Vertebral body tethering (VBT) is a surgical treatment for idiopathic scoliosis in growing children whose scoliosis continues to progress despite bracing. The treatment was approved by the FDA in August 2019.
This “growth modulation” treatment uses anchors and an attached flexible cord to guide the spine into an upright alignment as a child grows. Vertebral body tethering can be used instead of spinal fusion surgery for some children with idiopathic scoliosis.
Vertebral body tethering takes advantage of the spine’s natural growth to correct sideways curvatures while allowing the spine to continue growing.
Surgeons attach metal anchors to the vertebrae on the side of the spine that curves outward. A flexible cord, called a tether, is connected to these anchors and placed under tension. Over time, as the child continues to grow and their spine lengthens, the tether slows the growth on the curved side of the spine. This allows the other side of the spine to catch up. Over time, as a child grows, the spine grows straighter.
The anchors and tether will remain attached to child’s spine permanently unless problems develop.
Compared to spinal fusion surgery, vertebral body tethering allows for greater spine mobility and flexibility. As the name implies, after spinal fusion surgery, the affected vertebrae fuse into solid bone. This section of spine will not bend or grow beyond its height at the time of surgery.
Vertebral body tethering is a surgical option for some children with idiopathic scoliosis whose spinal curves have not improved with bracing or who can not tolerate bracing.

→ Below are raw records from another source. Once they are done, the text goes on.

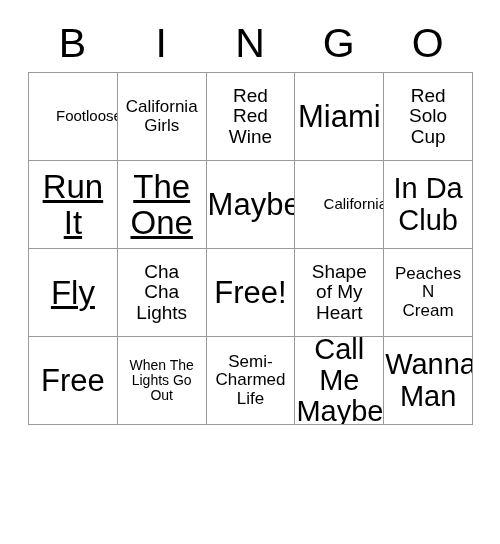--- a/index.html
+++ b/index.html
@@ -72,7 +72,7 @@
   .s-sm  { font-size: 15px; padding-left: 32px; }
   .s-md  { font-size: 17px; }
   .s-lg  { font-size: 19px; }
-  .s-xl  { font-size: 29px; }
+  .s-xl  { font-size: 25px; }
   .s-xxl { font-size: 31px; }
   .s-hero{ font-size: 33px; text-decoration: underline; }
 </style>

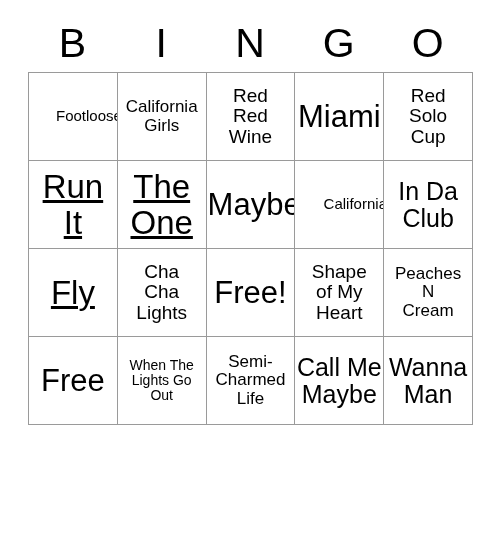--- a/index.html
+++ b/index.html
@@ -159,6 +159,29 @@
         </div>
     </div>
 
+    <div class="grid-row">
+      <div class="cell">
+          <span class="cell-text s-md">99
+Problems</span>
+        </div>
+      <div class="cell">
+          <span class="cell-text s-hero">This
+Love</span>
+        </div>
+      <div class="cell">
+          <span class="cell-text s-xs">Girls Just
+Wanna
+Have Fun</span>
+        </div>
+      <div class="cell">
+          <span class="cell-text s-lg">Still
+Standing</span>
+        </div>
+      <div class="cell">
+          <span class="cell-text s-lg">Ms.
+Jackson</span>
+        </div>
+    </div>
 
     <div class="grid-row">
       <div class="cell">

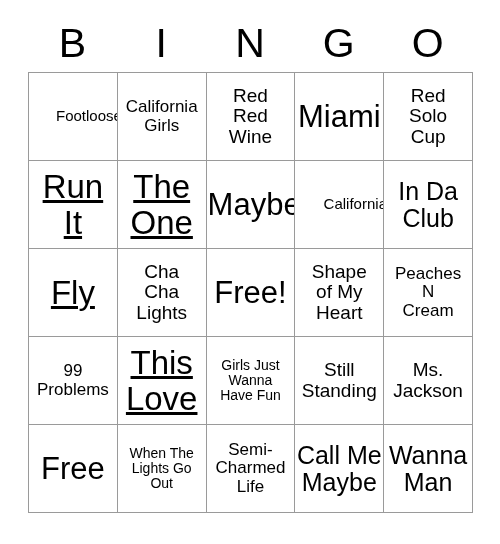--- a/index.html
+++ b/index.html
@@ -188,11 +188,6 @@
           <span class="cell-text s-xxl">Free</span>
         </div>
       <div class="cell">
-          <span class="cell-text s-xs">When The
-Lights Go
-Out</span>
-        </div>
-      <div class="cell">
           <span class="cell-text s-md">Semi-
 Charmed
 Life</span>

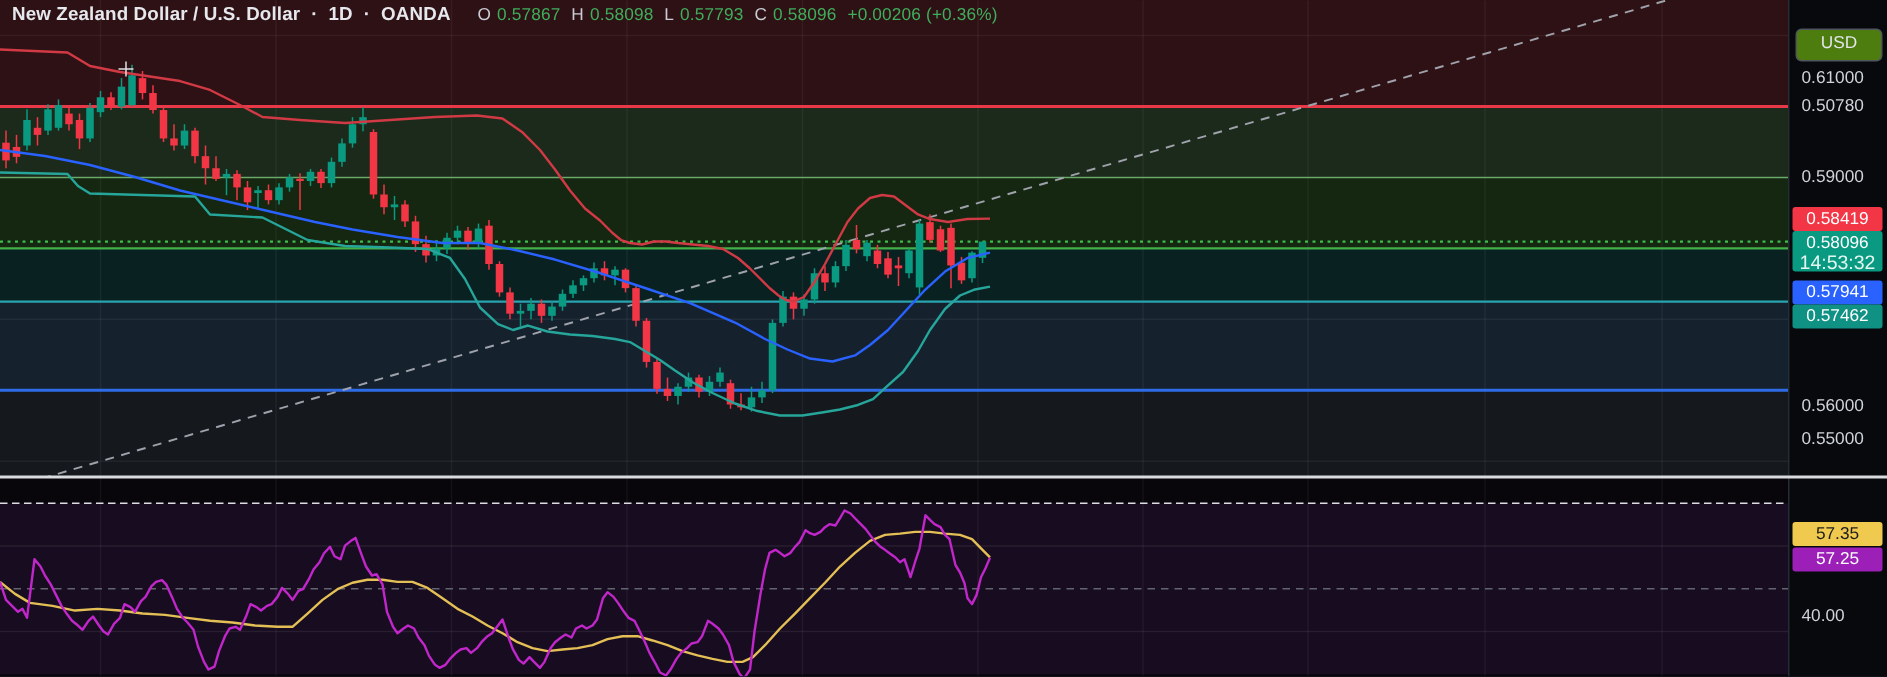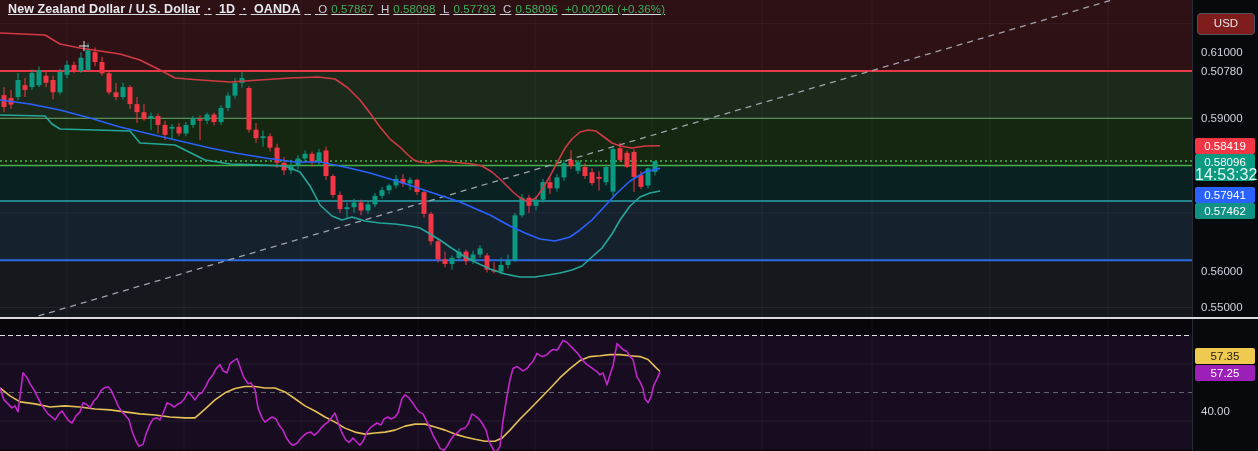--- a/index.html
+++ b/index.html
@@ -6,7 +6,7 @@
   #app{position:relative;width:1258px;height:451px;background:#131722;overflow:hidden;
        font-family:"Liberation Sans","DejaVu Sans",sans-serif;-webkit-font-smoothing:antialiased;}
   #chart-svg{position:absolute;left:0;top:0;z-index:1;display:block;}
-  .legend{position:absolute;z-index:5;white-space:nowrap;font-size:11.5px;color:#d6d9e0;letter-spacing:.1px;text-decoration:underline;}
+  .legend{position:absolute;z-index:5;white-space:nowrap;font-size:11.5px;color:#d6d9e0;letter-spacing:.1px;}
   .legend .sym{font-size:12.5px;font-weight:bold;color:#e6e8ee;}
   .legend .dim{color:#d6d9e0;}
   .legend .grn{color:#3fae5c;}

After a thorough examination and medical history, our surgeons will talk with you about the pros and cons of a variety of treatment options. The following facts about VBT will help determine if it is an option for your child:
- Because VBT corrects scoliosis by guiding the growth of the spine, it is only effective in children who have not yet reached their mature height.
- Children must have strong enough bones to support the anchors that will be attached to their spines.
- Although every child is different, the majority of kids who undergo this procedure are between ages 8 and 16.
- Children with curves less than 45 degrees are at risk of overcorrection (spine curves in the opposite direction) with this procedure.
- The procedure is not as effective on curves greater than 65 degrees.
- Vertebral body tethering is indicated mainly for children with idiopathic scoliosis that is not related to neurological conditions or another deformity or injury.
Recovery from scoliosis surgery
Scoliosis surgery generally involves ten days hospital stay, and most children are back to school within three to four weeks after surgery.